*** Opening Information given ***

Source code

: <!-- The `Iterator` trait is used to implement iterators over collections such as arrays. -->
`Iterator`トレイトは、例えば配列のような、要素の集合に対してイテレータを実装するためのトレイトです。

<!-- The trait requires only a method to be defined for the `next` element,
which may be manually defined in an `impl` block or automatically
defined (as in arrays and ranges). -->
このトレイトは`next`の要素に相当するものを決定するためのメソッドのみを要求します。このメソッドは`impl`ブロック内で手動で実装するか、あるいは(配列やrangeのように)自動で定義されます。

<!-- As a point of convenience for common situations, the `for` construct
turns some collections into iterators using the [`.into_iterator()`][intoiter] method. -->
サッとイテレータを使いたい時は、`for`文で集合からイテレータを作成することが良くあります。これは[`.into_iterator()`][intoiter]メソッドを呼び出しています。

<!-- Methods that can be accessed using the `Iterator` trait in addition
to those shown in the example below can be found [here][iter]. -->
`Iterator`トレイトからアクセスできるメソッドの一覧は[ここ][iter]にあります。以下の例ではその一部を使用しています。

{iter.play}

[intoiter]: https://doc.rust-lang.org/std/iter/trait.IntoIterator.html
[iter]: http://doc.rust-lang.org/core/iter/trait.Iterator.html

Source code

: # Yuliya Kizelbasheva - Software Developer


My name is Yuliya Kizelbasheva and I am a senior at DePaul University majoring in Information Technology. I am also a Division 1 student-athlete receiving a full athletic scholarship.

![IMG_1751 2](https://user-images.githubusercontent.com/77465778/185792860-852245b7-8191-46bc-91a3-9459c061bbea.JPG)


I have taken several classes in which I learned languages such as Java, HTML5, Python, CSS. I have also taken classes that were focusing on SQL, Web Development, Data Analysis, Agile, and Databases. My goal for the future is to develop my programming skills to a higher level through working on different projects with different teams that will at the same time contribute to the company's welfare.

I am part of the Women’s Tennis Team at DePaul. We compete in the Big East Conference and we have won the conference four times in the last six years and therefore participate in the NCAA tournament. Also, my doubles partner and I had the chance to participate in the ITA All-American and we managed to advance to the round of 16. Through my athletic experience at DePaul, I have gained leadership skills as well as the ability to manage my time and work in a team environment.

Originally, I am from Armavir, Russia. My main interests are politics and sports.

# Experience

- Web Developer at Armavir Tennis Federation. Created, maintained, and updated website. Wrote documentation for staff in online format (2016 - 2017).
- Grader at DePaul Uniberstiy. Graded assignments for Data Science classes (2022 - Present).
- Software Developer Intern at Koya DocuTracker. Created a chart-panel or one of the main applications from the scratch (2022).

*** Closing Information given ***

> Exercise objective
Print all of the data above verbatim, keeping every line unchanged and in its original order.

> Answer
Source code

: <!-- The `Iterator` trait is used to implement iterators over collections such as arrays. -->
`Iterator`トレイトは、例えば配列のような、要素の集合に対してイテレータを実装するためのトレイトです。

<!-- The trait requires only a method to be defined for the `next` element,
which may be manually defined in an `impl` block or automatically
defined (as in arrays and ranges). -->
このトレイトは`next`の要素に相当するものを決定するためのメソッドのみを要求します。このメソッドは`impl`ブロック内で手動で実装するか、あるいは(配列やrangeのように)自動で定義されます。

<!-- As a point of convenience for common situations, the `for` construct
turns some collections into iterators using the [`.into_iterator()`][intoiter] method. -->
サッとイテレータを使いたい時は、`for`文で集合からイテレータを作成することが良くあります。これは[`.into_iterator()`][intoiter]メソッドを呼び出しています。

<!-- Methods that can be accessed using the `Iterator` trait in addition
to those shown in the example below can be found [here][iter]. -->
`Iterator`トレイトからアクセスできるメソッドの一覧は[ここ][iter]にあります。以下の例ではその一部を使用しています。

{iter.play}

[intoiter]: https://doc.rust-lang.org/std/iter/trait.IntoIterator.html
[iter]: http://doc.rust-lang.org/core/iter/trait.Iterator.html

Source code

: # Yuliya Kizelbasheva - Software Developer


My name is Yuliya Kizelbasheva and I am a senior at DePaul University majoring in Information Technology. I am also a Division 1 student-athlete receiving a full athletic scholarship.

![IMG_1751 2](https://user-images.githubusercontent.com/77465778/185792860-852245b7-8191-46bc-91a3-9459c061bbea.JPG)


I have taken several classes in which I learned languages such as Java, HTML5, Python, CSS. I have also taken classes that were focusing on SQL, Web Development, Data Analysis, Agile, and Databases. My goal for the future is to develop my programming skills to a higher level through working on different projects with different teams that will at the same time contribute to the company's welfare.

I am part of the Women’s Tennis Team at DePaul. We compete in the Big East Conference and we have won the conference four times in the last six years and therefore participate in the NCAA tournament. Also, my doubles partner and I had the chance to participate in the ITA All-American and we managed to advance to the round of 16. Through my athletic experience at DePaul, I have gained leadership skills as well as the ability to manage my time and work in a team environment.

Originally, I am from Armavir, Russia. My main interests are politics and sports.

# Experience

- Web Developer at Armavir Tennis Federation. Created, maintained, and updated website. Wrote documentation for staff in online format (2016 - 2017).
- Grader at DePaul Uniberstiy. Graded assignments for Data Science classes (2022 - Present).
- Software Developer Intern at Koya DocuTracker. Created a chart-panel or one of the main applications from the scratch (2022).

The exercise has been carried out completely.